Data Engineering Project Initiation Checklist
Date:
Some upfront work is required to ensure the success of data engineering projects. I have used this checklist to provide a framework for collaborating with multiple stakeholders to define clear requirements and designs.
Acquisition
- Are the data sources external to the cloud? If so, we need an ingestion design (compressed/encrypted data from external sources) which adds complexity to the overall solution.
- Regardless of the extraction pattern (Delta, Full Load), it is recommended to use a data file landing stage on cloud storage for roll-back, archival (raw data), and audit purposes.
- Establish standard tools and SLAs with extraction/source teams that significantly impact timelines and the quality of initial deliveries.
- Is data encrypted in-flight/at-rest? Is the security architecture built around acquiring the data, with a regular audit process to ensure compliance?
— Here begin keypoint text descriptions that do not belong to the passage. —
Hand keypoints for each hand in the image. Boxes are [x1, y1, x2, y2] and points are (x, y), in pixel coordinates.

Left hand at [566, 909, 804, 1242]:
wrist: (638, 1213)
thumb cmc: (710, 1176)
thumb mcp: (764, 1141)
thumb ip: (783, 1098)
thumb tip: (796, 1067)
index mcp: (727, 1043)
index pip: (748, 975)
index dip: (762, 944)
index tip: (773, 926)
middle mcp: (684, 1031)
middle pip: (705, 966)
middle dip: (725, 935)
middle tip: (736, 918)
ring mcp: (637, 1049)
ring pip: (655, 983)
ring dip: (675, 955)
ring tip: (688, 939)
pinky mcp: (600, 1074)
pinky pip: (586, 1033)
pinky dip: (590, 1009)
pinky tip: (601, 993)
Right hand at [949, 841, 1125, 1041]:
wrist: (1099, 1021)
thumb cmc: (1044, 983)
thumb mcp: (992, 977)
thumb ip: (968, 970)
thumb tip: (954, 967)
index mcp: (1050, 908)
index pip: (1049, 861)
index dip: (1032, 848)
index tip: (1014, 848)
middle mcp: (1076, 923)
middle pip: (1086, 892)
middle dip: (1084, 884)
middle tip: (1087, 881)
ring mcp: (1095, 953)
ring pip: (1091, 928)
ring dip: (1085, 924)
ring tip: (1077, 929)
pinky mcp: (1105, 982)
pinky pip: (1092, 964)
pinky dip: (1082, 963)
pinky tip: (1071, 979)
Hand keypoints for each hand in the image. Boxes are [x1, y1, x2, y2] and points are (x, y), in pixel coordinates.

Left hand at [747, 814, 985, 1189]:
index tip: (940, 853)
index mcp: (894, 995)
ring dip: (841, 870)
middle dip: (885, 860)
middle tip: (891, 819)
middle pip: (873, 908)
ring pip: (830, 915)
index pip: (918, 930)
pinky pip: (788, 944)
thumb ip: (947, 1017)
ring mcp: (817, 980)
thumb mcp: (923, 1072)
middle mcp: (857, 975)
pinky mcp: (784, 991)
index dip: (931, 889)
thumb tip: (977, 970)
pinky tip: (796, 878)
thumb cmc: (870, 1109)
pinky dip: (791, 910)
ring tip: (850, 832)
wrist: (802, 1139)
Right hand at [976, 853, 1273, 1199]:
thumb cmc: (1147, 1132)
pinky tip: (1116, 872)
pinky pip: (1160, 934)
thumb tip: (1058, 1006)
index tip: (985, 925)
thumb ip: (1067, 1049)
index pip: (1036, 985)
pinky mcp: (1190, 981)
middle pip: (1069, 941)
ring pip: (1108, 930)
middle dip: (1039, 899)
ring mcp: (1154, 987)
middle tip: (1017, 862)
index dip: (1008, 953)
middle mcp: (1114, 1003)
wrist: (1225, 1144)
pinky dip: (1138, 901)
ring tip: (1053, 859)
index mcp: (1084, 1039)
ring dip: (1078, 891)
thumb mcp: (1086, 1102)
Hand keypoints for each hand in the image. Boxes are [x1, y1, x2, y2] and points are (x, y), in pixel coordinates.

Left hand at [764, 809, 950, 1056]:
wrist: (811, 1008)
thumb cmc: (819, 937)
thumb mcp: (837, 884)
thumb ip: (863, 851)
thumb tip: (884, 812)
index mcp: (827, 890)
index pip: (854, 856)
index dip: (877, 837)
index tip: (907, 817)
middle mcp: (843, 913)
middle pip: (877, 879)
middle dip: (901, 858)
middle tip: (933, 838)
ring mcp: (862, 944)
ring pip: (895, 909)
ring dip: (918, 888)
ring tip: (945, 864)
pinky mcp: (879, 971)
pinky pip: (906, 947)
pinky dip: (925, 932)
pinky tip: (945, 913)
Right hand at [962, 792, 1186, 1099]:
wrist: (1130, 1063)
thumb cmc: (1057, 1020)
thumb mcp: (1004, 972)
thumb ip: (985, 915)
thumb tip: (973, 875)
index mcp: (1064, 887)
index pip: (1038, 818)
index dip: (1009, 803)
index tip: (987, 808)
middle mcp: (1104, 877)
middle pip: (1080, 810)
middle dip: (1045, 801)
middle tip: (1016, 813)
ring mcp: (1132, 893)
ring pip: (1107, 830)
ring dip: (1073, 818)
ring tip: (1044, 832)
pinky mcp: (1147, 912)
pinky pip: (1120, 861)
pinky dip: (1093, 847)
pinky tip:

- Establish the frequency of data extraction from sources to the system based on entity type, reporting needs, and source system constraints. This should be handled on a case-by-case basis as one size does not fit all.
- Can delta-loads be extracted from the source system?
- When starting, it’s recommended to extract only the necessary data from source systems to avoid overwhelm. Do we have a list of tables that need extraction?
- What format (type, compression, size, etc.) should the extracted data be in?
- How much reliability needs to be built into the extraction process?
Transformation/Processing
- What stages (Logical Partitions) do we have within the Data lake? Clear partitions are needed for computing needs, security, and risk profile separation.
- Is there personal or sensitive data that needs anonymization or concealment to protect privacy and ensure regulatory compliance?
- Are there clear data cleansing requirements? Do we need to use data-profiling tools to scan for missing or inaccurate values, poorly structured fields, and ensure Accuracy, Completeness, Consistency, Timeliness, Validity, Uniqueness?
- Do we have a canonical data model to represent main subject areas? What is the data model impedance between the data source model and the target canonical model?
- How many types of consumers are there for the single source of truth (canonical data)?
- What are the decision criteria for selecting the technology stack for processing data?
- Is there a dimensional model in place?
- Do we have an estimate of the volume of data to be processed? What performance considerations need to be addressed accordingly?
- Is there a design to handle slowly changing dimensions? This impacts the SCD type.
- Do we need to maintain a data catalog or schemas? Is there a mapping between final reports and tables?
- Are there governance requirements that need to be included?
- Reliability should be built into the pipelines.
Serving
- How many reports do we have, and are the requirements clear?
- Is there a logical grouping of reports from a development perspective?
- Do we have a mapping between reports and data requirements?
- The serving data model should follow the rule of thumb: one query to one table.
- Separate self-service/ad-hoc reporting from high-frequency operational reporting.